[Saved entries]
---+---

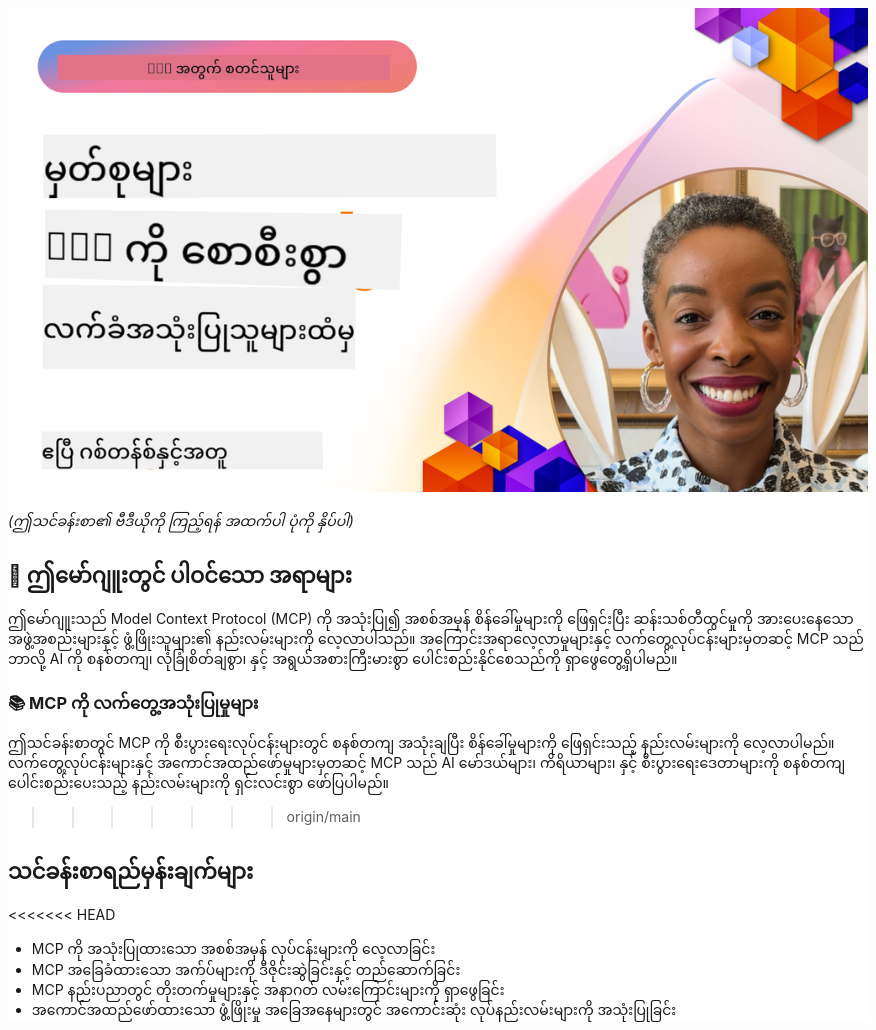 [![MCP စောင့်ကြည့်သူများ၏ သင်ခန်းစာများ](../../../translated_images/08.980bb2babbaadd8a97739effc9b31e5f1abd8f4c4a3fbc90fb9f931a866674d0.my.png)](https://youtu.be/jds7dSmNptE)

_(ဤသင်ခန်းစာ၏ ဗီဒီယိုကို ကြည့်ရန် အထက်ပါ ပုံကို နှိပ်ပါ)_

## 🎯 ဤမော်ဂျူးတွင် ပါဝင်သော အရာများ

ဤမော်ဂျူးသည် Model Context Protocol (MCP) ကို အသုံးပြု၍ အစစ်အမှန် စိန်ခေါ်မှုများကို ဖြေရှင်းပြီး ဆန်းသစ်တီထွင်မှုကို အားပေးနေသော အဖွဲ့အစည်းများနှင့် ဖွံ့ဖြိုးသူများ၏ နည်းလမ်းများကို လေ့လာပါသည်။ အကြောင်းအရာလေ့လာမှုများနှင့် လက်တွေ့လုပ်ငန်းများမှတဆင့် MCP သည် ဘာလို့ AI ကို စနစ်တကျ၊ လုံခြုံစိတ်ချစွာ၊ နှင့် အရွယ်အစားကြီးမားစွာ ပေါင်းစည်းနိုင်စေသည်ကို ရှာဖွေတွေ့ရှိပါမည်။

### 📚 MCP ကို လက်တွေ့အသုံးပြုမှုများ

ဤသင်ခန်းစာတွင် MCP ကို စီးပွားရေးလုပ်ငန်းများတွင် စနစ်တကျ အသုံးချပြီး စိန်ခေါ်မှုများကို ဖြေရှင်းသည့် နည်းလမ်းများကို လေ့လာပါမည်။ လက်တွေ့လုပ်ငန်းများနှင့် အကောင်အထည်ဖော်မှုများမှတဆင့် MCP သည် AI မော်ဒယ်များ၊ ကိရိယာများ၊ နှင့် စီးပွားရေးဒေတာများကို စနစ်တကျ ပေါင်းစည်းပေးသည့် နည်းလမ်းများကို ရှင်းလင်းစွာ ဖော်ပြပါမည်။
>>>>>>> origin/main

## သင်ခန်းစာရည်မှန်းချက်များ

<<<<<<< HEAD
- MCP ကို အသုံးပြုထားသော အစစ်အမှန် လုပ်ငန်းများကို လေ့လာခြင်း
- MCP အခြေခံထားသော အက်ပ်များကို ဒီဇိုင်းဆွဲခြင်းနှင့် တည်ဆောက်ခြင်း
- MCP နည်းပညာတွင် တိုးတက်မှုများနှင့် အနာဂတ် လမ်းကြောင်းများကို ရှာဖွေခြင်း
- အကောင်အထည်ဖော်ထားသော ဖွံ့ဖြိုးမှု အခြေအနေများတွင် အကောင်းဆုံး လုပ်နည်းလမ်းများကို အသုံးပြုခြင်း
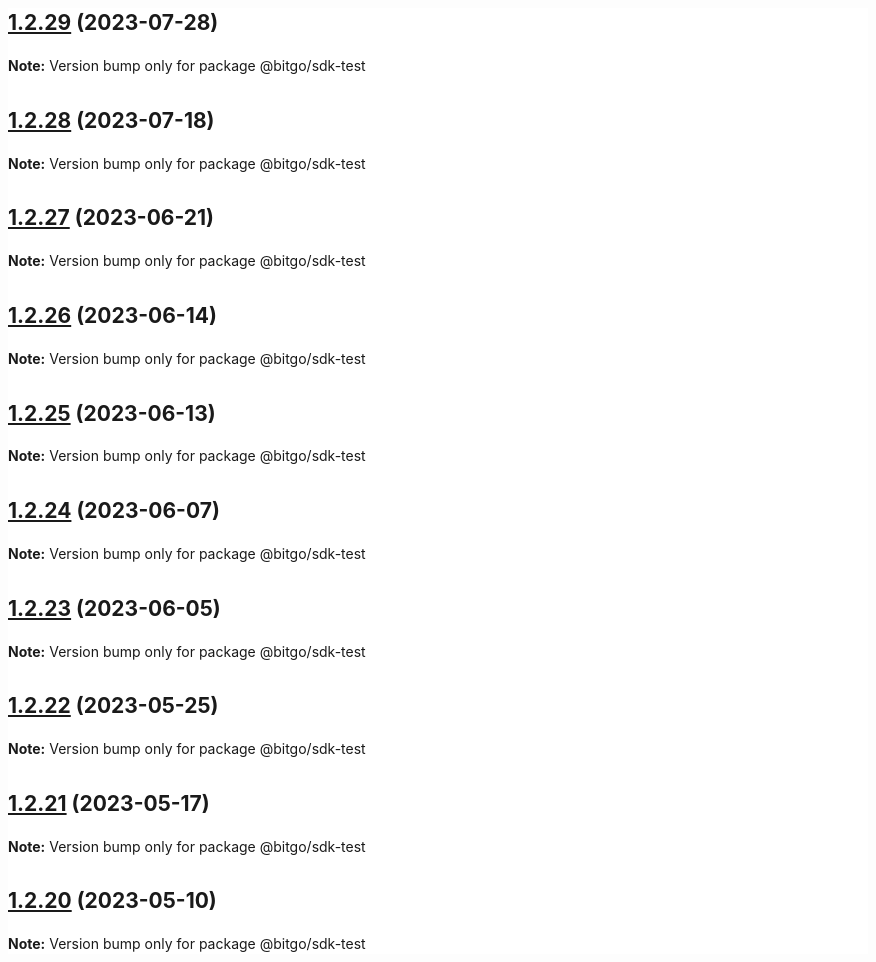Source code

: ## [1.2.29](https://github.com/BitGo/BitGoJS/compare/@bitgo/sdk-test@1.2.28...@bitgo/sdk-test@1.2.29) (2023-07-28)

**Note:** Version bump only for package @bitgo/sdk-test

## [1.2.28](https://github.com/BitGo/BitGoJS/compare/@bitgo/sdk-test@1.2.27...@bitgo/sdk-test@1.2.28) (2023-07-18)

**Note:** Version bump only for package @bitgo/sdk-test

## [1.2.27](https://github.com/BitGo/BitGoJS/compare/@bitgo/sdk-test@1.2.26...@bitgo/sdk-test@1.2.27) (2023-06-21)

**Note:** Version bump only for package @bitgo/sdk-test

## [1.2.26](https://github.com/BitGo/BitGoJS/compare/@bitgo/sdk-test@1.2.25...@bitgo/sdk-test@1.2.26) (2023-06-14)

**Note:** Version bump only for package @bitgo/sdk-test

## [1.2.25](https://github.com/BitGo/BitGoJS/compare/@bitgo/sdk-test@1.2.24...@bitgo/sdk-test@1.2.25) (2023-06-13)

**Note:** Version bump only for package @bitgo/sdk-test

## [1.2.24](https://github.com/BitGo/BitGoJS/compare/@bitgo/sdk-test@1.2.23...@bitgo/sdk-test@1.2.24) (2023-06-07)

**Note:** Version bump only for package @bitgo/sdk-test

## [1.2.23](https://github.com/BitGo/BitGoJS/compare/@bitgo/sdk-test@1.2.22...@bitgo/sdk-test@1.2.23) (2023-06-05)

**Note:** Version bump only for package @bitgo/sdk-test

## [1.2.22](https://github.com/BitGo/BitGoJS/compare/@bitgo/sdk-test@1.2.21...@bitgo/sdk-test@1.2.22) (2023-05-25)

**Note:** Version bump only for package @bitgo/sdk-test

## [1.2.21](https://github.com/BitGo/BitGoJS/compare/@bitgo/sdk-test@1.2.20...@bitgo/sdk-test@1.2.21) (2023-05-17)

**Note:** Version bump only for package @bitgo/sdk-test

## [1.2.20](https://github.com/BitGo/BitGoJS/compare/@bitgo/sdk-test@1.2.19...@bitgo/sdk-test@1.2.20) (2023-05-10)

**Note:** Version bump only for package @bitgo/sdk-test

---+---

**Task brief:**
Your reply should consist solely of the lines above, from the opening line through the line with "အထက်ပါ ပုံကို နှိပ်ပါ)_", reproduced exactly and without pictures.

**Task result:**
 [![MCP စောင့်ကြည့်သူများ၏ သင်ခန်းစာများ](../../../translated_images/08.980bb2babbaadd8a97739effc9b31e5f1abd8f4c4a3fbc90fb9f931a866674d0.my.png)](https://youtu.be/jds7dSmNptE)

_(ဤသင်ခန်းစာ၏ ဗီဒီယိုကို ကြည့်ရန် အထက်ပါ ပုံကို နှိပ်ပါ)_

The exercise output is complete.